O diretor do grupo AERO CONCEPTS, Alexandre Roma, explicou que a meta da empresa com projetos como esse é de alcançar maior autonomia tecnológica. “Queremos viabilizar, no curto e médio prazo, o desenvolvimento de famílias completas de turbinas nacionais, tornando a AERO CONCEPTS a Empresa Brasileira de Turbinas e Sistemas Propulsivos, possuindo um parque fabril próprio para fabricações dos itens estratégicos incluindo a produção de nossas próprias superligas”, destacou Roma.



“Força Aérea 100”
A Força Aérea Brasileira tem investido em tecnologias como essa, que prometem dar um salto nos próximos anos. A medida está inserida na Concepção Estratégica ‘Força Aérea 100’, que reúne a visão de futuro, os valores e os eixos estratégicos usados para nortear a FAB no cumprimento de seus propósitos.
Empenhar esforços nesse sentido consolidam o protagonismo da Força Aérea no desenvolvimento aeroespacial, projetando o Brasil para os desafios do século XXI. No campo do desenvolvimento científico, a FAB conta, por exemplo, com Parques Tecnológicos em implantação em duas bases aéreas: o Parque Industrial e Tecnológico Aeroespacial da Bahia (PITA-BA), na Base Aérea de Salvador (BASV), e o novo campus do Instituto Tecnológico de Aeronáutica (ITA), na Base Aérea de Fortaleza (BAFZ).
PITA-BA
O Parque Industrial e Tecnológico Aeroespacial da Bahia, em especial, é fruto da cooperação entre a Força Aérea Brasileira, o SENAI CIMATEC, o Ministério da Defesa (MD), o Governo da Bahia e diversas instituições públicas e privadas.
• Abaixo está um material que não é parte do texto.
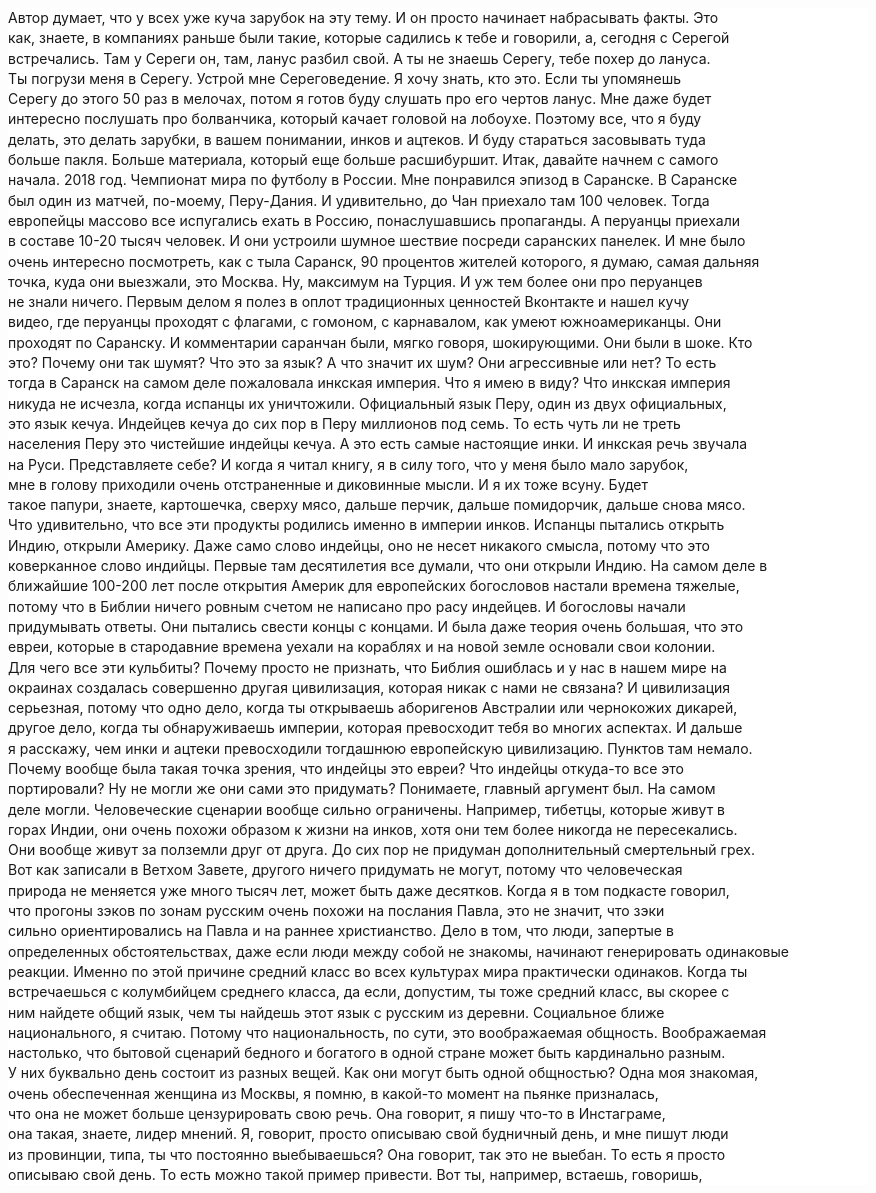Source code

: Автор думает, что у всех уже куча зарубок на эту тему. И он просто начинает набрасывать факты. Это  
как, знаете, в компаниях раньше были такие, которые садились к тебе и говорили, а, сегодня с Серегой  
встречались. Там у Сереги он, там, ланус разбил свой. А ты не знаешь Серегу, тебе похер до лануса.  
Ты погрузи меня в Серегу. Устрой мне Сереговедение. Я хочу знать, кто это. Если ты упомянешь  
Серегу до этого 50 раз в мелочах, потом я готов буду слушать про его чертов ланус. Мне даже будет  
интересно послушать про болванчика, который качает головой на лобоухе. Поэтому все, что я буду  
делать, это делать зарубки, в вашем понимании, инков и ацтеков. И буду стараться засовывать туда  
больше пакля. Больше материала, который еще больше расшибуршит. Итак, давайте начнем с самого  
начала. 2018 год. Чемпионат мира по футболу в России. Мне понравился эпизод в Саранске. В Саранске  
был один из матчей, по-моему, Перу-Дания. И удивительно, до Чан приехало там 100 человек. Тогда  
европейцы массово все испугались ехать в Россию, понаслушавшись пропаганды. А перуанцы приехали  
в составе 10-20 тысяч человек. И они устроили шумное шествие посреди саранских панелек. И мне было  
очень интересно посмотреть, как с тыла Саранск, 90 процентов жителей которого, я думаю, самая дальняя  
точка, куда они выезжали, это Москва. Ну, максимум на Турция. И уж тем более они про перуанцев  
не знали ничего. Первым делом я полез в оплот традиционных ценностей Вконтакте и нашел кучу  
видео, где перуанцы проходят с флагами, с гомоном, с карнавалом, как умеют южноамериканцы. Они  
проходят по Саранску. И комментарии саранчан были, мягко говоря, шокирующими. Они были в шоке. Кто  
это? Почему они так шумят? Что это за язык? А что значит их шум? Они агрессивные или нет? То есть  
тогда в Саранск на самом деле пожаловала инкская империя. Что я имею в виду? Что инкская империя  
никуда не исчезла, когда испанцы их уничтожили. Официальный язык Перу, один из двух официальных,  
это язык кечуа. Индейцев кечуа до сих пор в Перу миллионов под семь. То есть чуть ли не треть  
населения Перу это чистейшие индейцы кечуа. А это есть самые настоящие инки. И инкская речь звучала  
на Руси. Представляете себе? И когда я читал книгу, я в силу того, что у меня было мало зарубок,  
мне в голову приходили очень отстраненные и диковинные мысли. И я их тоже всуну. Будет  
такое папури, знаете, картошечка, сверху мясо, дальше перчик, дальше помидорчик, дальше снова мясо.  
Что удивительно, что все эти продукты родились именно в империи инков. Испанцы пытались открыть  
Индию, открыли Америку. Даже само слово индейцы, оно не несет никакого смысла, потому что это  
коверканное слово индийцы. Первые там десятилетия все думали, что они открыли Индию. На самом деле в  
ближайшие 100-200 лет после открытия Америк для европейских богословов настали времена тяжелые,  
потому что в Библии ничего ровным счетом не написано про расу индейцев. И богословы начали  
придумывать ответы. Они пытались свести концы с концами. И была даже теория очень большая, что это  
евреи, которые в стародавние времена уехали на кораблях и на новой земле основали свои колонии.  
Для чего все эти кульбиты? Почему просто не признать, что Библия ошиблась и у нас в нашем мире на  
окраинах создалась совершенно другая цивилизация, которая никак с нами не связана? И цивилизация  
серьезная, потому что одно дело, когда ты открываешь аборигенов Австралии или чернокожих дикарей,  
другое дело, когда ты обнаруживаешь империи, которая превосходит тебя во многих аспектах. И дальше  
я расскажу, чем инки и ацтеки превосходили тогдашнюю европейскую цивилизацию. Пунктов там немало.  
Почему вообще была такая точка зрения, что индейцы это евреи? Что индейцы откуда-то все это  
портировали? Ну не могли же они сами это придумать? Понимаете, главный аргумент был. На самом  
деле могли. Человеческие сценарии вообще сильно ограничены. Например, тибетцы, которые живут в  
горах Индии, они очень похожи образом к жизни на инков, хотя они тем более никогда не пересекались.  
Они вообще живут за полземли друг от друга. До сих пор не придуман дополнительный смертельный грех.  
Вот как записали в Ветхом Завете, другого ничего придумать не могут, потому что человеческая  
природа не меняется уже много тысяч лет, может быть даже десятков. Когда я в том подкасте говорил,  
что прогоны зэков по зонам русским очень похожи на послания Павла, это не значит, что зэки  
сильно ориентировались на Павла и на раннее христианство. Дело в том, что люди, запертые в  
определенных обстоятельствах, даже если люди между собой не знакомы, начинают генерировать одинаковые  
реакции. Именно по этой причине средний класс во всех культурах мира практически одинаков. Когда ты  
встречаешься с колумбийцем среднего класса, да если, допустим, ты тоже средний класс, вы скорее с  
ним найдете общий язык, чем ты найдешь этот язык с русским из деревни. Социальное ближе  
национального, я считаю. Потому что национальность, по сути, это воображаемая общность. Воображаемая  
настолько, что бытовой сценарий бедного и богатого в одной стране может быть кардинально разным.  
У них буквально день состоит из разных вещей. Как они могут быть одной общностью? Одна моя знакомая,  
очень обеспеченная женщина из Москвы, я помню, в какой-то момент на пьянке призналась,  
что она не может больше цензурировать свою речь. Она говорит, я пишу что-то в Инстаграме,  
она такая, знаете, лидер мнений. Я, говорит, просто описываю свой будничный день, и мне пишут люди  
из провинции, типа, ты что постоянно выебываешься? Она говорит, так это не выебан. То есть я просто  
описываю свой день. То есть можно такой пример привести. Вот ты, например, встаешь, говоришь,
O espaço, de quase um milhão de metros quadrados, cedido pela FAB, promete ser palco de tecnologias emergentes, abrangendo além de drones, o desenvolvimento de satélites, soluções quânticas e ferramentas de Inteligência Artificial (IA). A parceria entre a FAB e o SENAI CIMATEC especificamente resulta, também, na oferta de cursos de capacitação em níveis técnico e superior no setor aeroespacial.
O Curso Técnico em Manutenção de Aeronaves, por exemplo, contempla matérias, como motores a combustão, sistemas de aviônica, estruturas metálicas e compostas, somando 1.304 horas de atividades teóricas e práticas em laboratório próprio já instalado na BASV.
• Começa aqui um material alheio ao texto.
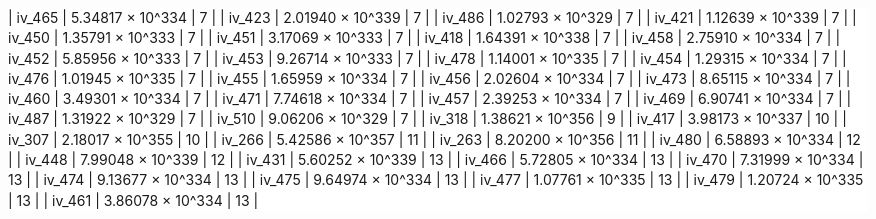 | iv_465 | 5.34817 × 10^334 | 7 |
| iv_423 | 2.01940 × 10^339 | 7 |
| iv_486 | 1.02793 × 10^329 | 7 |
| iv_421 | 1.12639 × 10^339 | 7 |
| iv_450 | 1.35791 × 10^333 | 7 |
| iv_451 | 3.17069 × 10^333 | 7 |
| iv_418 | 1.64391 × 10^338 | 7 |
| iv_458 | 2.75910 × 10^334 | 7 |
| iv_452 | 5.85956 × 10^333 | 7 |
| iv_453 | 9.26714 × 10^333 | 7 |
| iv_478 | 1.14001 × 10^335 | 7 |
| iv_454 | 1.29315 × 10^334 | 7 |
| iv_476 | 1.01945 × 10^335 | 7 |
| iv_455 | 1.65959 × 10^334 | 7 |
| iv_456 | 2.02604 × 10^334 | 7 |
| iv_473 | 8.65115 × 10^334 | 7 |
| iv_460 | 3.49301 × 10^334 | 7 |
| iv_471 | 7.74618 × 10^334 | 7 |
| iv_457 | 2.39253 × 10^334 | 7 |
| iv_469 | 6.90741 × 10^334 | 7 |
| iv_487 | 1.31922 × 10^329 | 7 |
| iv_510 | 9.06206 × 10^329 | 7 |
| iv_318 | 1.38621 × 10^356 | 9 |
| iv_417 | 3.98173 × 10^337 | 10 |
| iv_307 | 2.18017 × 10^355 | 10 |
| iv_266 | 5.42586 × 10^357 | 11 |
| iv_263 | 8.20200 × 10^356 | 11 |
| iv_480 | 6.58893 × 10^334 | 12 |
| iv_448 | 7.99048 × 10^339 | 12 |
| iv_431 | 5.60252 × 10^339 | 13 |
| iv_466 | 5.72805 × 10^334 | 13 |
| iv_470 | 7.31999 × 10^334 | 13 |
| iv_474 | 9.13677 × 10^334 | 13 |
| iv_475 | 9.64974 × 10^334 | 13 |
| iv_477 | 1.07761 × 10^335 | 13 |
| iv_479 | 1.20724 × 10^335 | 13 |
| iv_461 | 3.86078 × 10^334 | 13 |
Atualmente, a turma conta com 38 alunos, que finalizou, neste mês de janeiro, o primeiro de quatro semestres. As aulas retornam na primeira semana de fevereiro. Outras 100 vagas estão sendo ofertadas para os cursos de Especialização em Engenharia Aeronáutica (50) e Engenharia de Sistemas Complexos (50). As inscrições podem ser feitas pelo site oficial.